* [Task requirements]: Go to the line in the entries below that holds "[283,168,308,179] diff. ->" and repeat exactly from there through the line that holds "(586, 412) none", inclusive.

*** Extracted entries ***

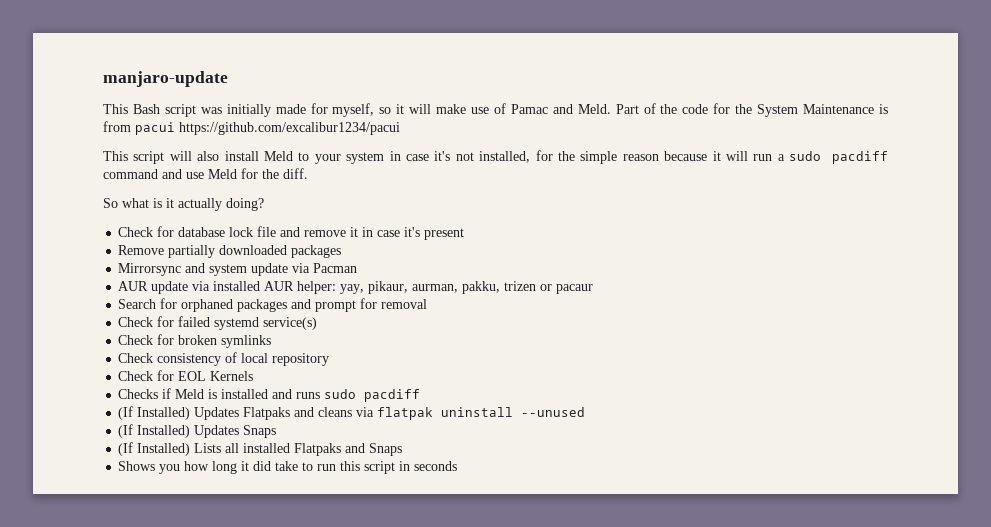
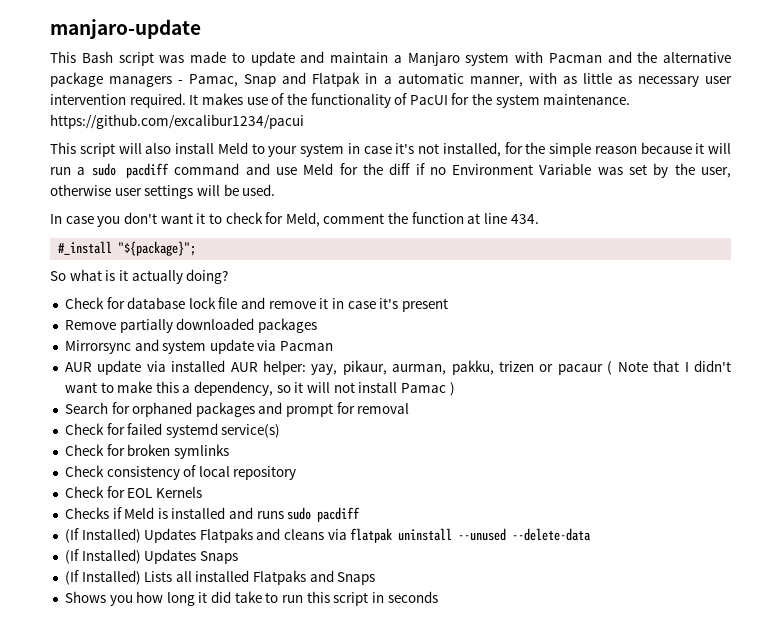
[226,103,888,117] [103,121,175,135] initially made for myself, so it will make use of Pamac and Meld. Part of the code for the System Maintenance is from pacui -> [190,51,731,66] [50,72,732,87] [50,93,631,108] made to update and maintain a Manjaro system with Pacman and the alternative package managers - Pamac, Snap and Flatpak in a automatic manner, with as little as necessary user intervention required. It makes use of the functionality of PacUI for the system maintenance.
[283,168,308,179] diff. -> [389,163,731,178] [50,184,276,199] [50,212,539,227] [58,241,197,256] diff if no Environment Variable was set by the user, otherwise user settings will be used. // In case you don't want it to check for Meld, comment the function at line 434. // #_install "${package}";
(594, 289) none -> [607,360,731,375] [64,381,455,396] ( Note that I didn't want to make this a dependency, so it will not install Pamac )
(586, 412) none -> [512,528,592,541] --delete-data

*** End of Extracted entries ***
*** Extracted entries ***

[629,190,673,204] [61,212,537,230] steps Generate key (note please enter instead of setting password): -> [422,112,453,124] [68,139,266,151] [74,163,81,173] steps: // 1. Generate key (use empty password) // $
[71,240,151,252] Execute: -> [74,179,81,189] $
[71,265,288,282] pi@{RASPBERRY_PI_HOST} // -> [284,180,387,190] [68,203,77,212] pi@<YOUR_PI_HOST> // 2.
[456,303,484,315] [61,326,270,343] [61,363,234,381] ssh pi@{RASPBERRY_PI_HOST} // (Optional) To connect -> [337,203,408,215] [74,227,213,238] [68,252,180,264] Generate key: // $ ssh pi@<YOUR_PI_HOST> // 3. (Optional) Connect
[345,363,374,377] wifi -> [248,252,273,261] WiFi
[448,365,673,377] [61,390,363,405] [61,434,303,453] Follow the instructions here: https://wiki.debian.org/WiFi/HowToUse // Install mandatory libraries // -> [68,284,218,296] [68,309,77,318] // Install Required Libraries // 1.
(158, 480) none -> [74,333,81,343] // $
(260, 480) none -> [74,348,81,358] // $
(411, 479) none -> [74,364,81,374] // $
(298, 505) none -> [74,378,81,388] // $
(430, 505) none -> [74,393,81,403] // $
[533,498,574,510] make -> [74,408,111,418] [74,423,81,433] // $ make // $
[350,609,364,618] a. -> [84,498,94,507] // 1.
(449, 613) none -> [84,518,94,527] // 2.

*** End of Extracted entries ***
*** Extracted entries ***

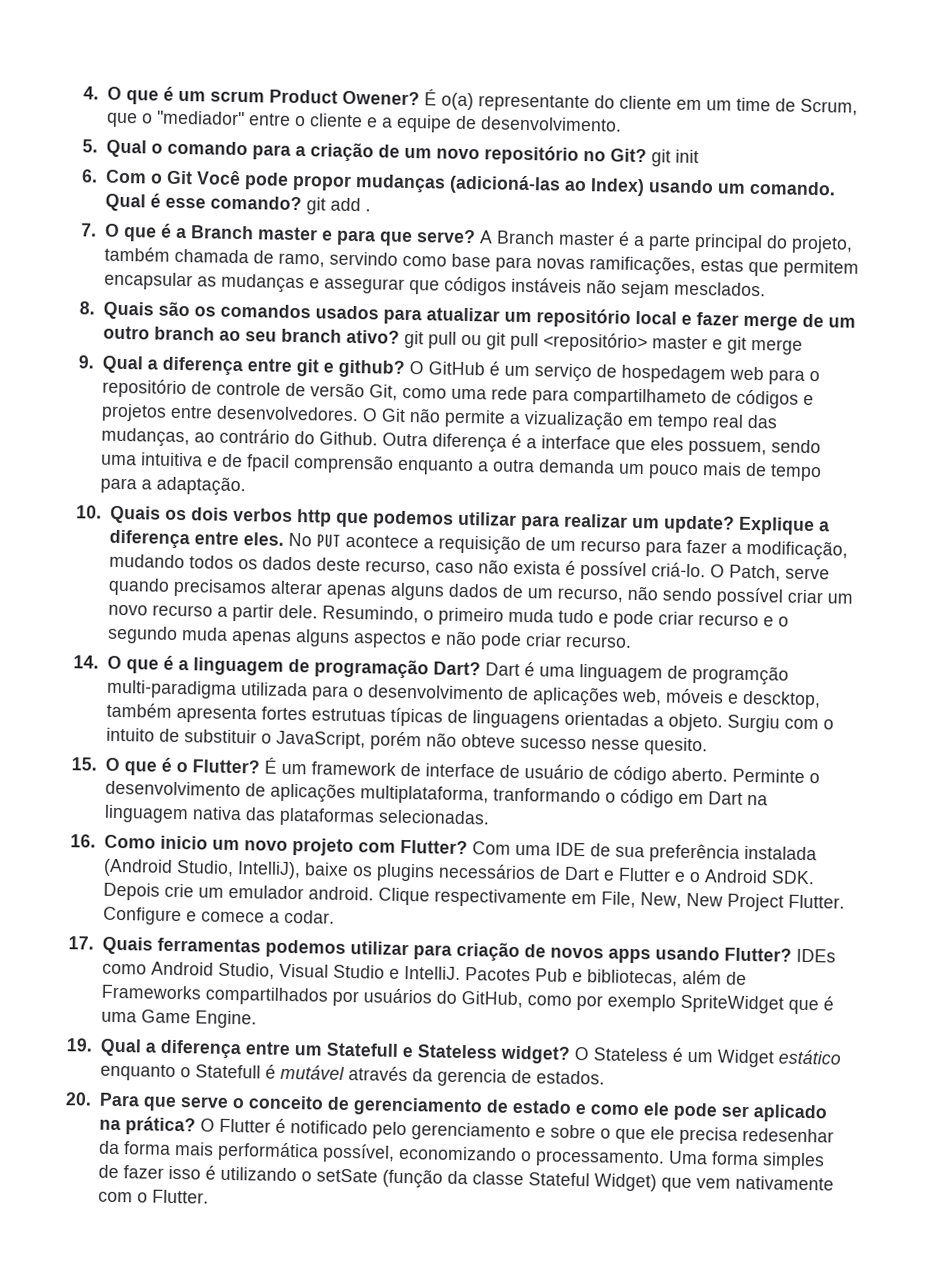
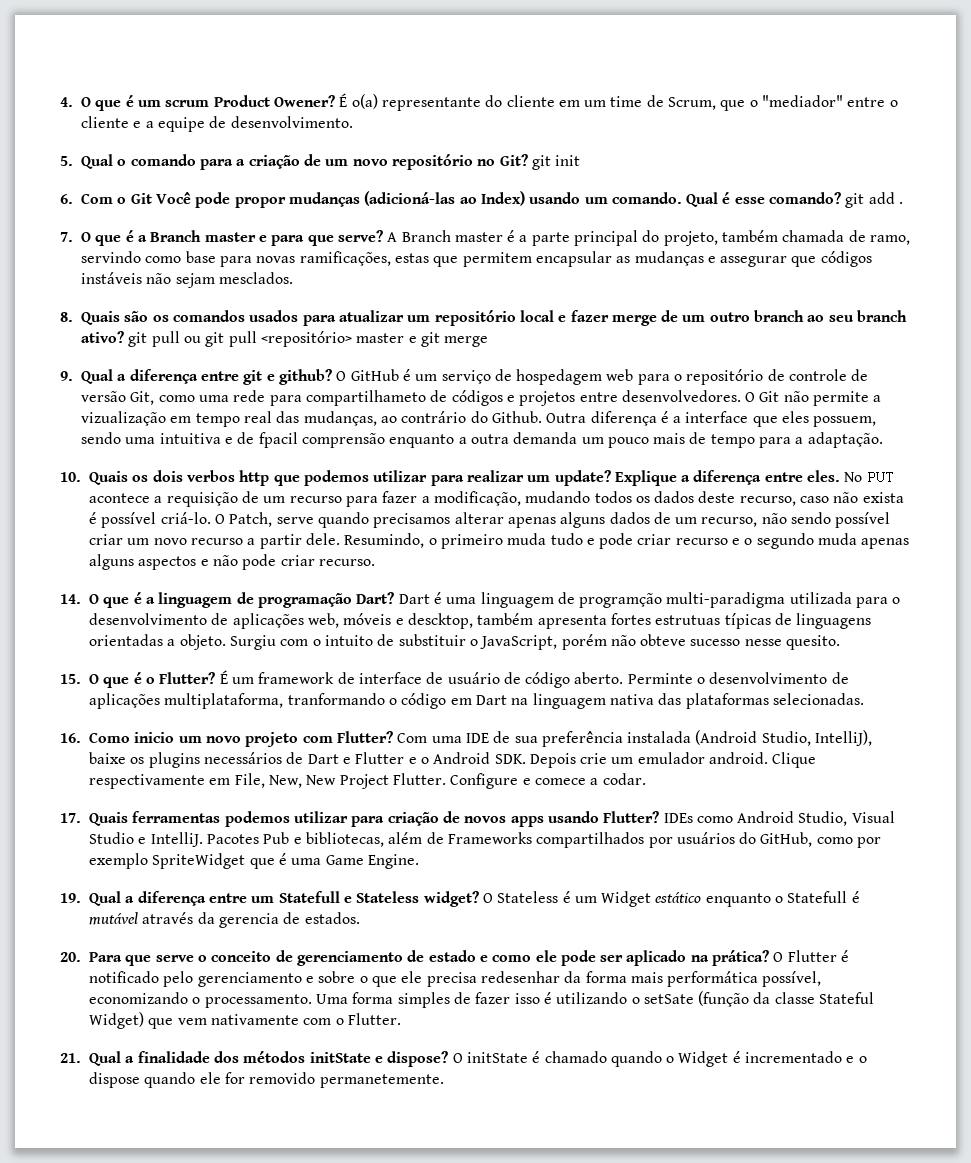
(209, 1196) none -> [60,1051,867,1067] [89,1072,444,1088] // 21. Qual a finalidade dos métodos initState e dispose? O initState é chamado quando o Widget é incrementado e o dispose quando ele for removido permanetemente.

*** End of Extracted entries ***

* [Exercise answer]:
[283,168,308,179] diff. -> [389,163,731,178] [50,184,276,199] [50,212,539,227] [58,241,197,256] diff if no Environment Variable was set by the user, otherwise user settings will be used. // In case you don't want it to check for Meld, comment the function at line 434. // #_install "${package}";
(594, 289) none -> [607,360,731,375] [64,381,455,396] ( Note that I didn't want to make this a dependency, so it will not install Pamac )
(586, 412) none -> [512,528,592,541] --delete-data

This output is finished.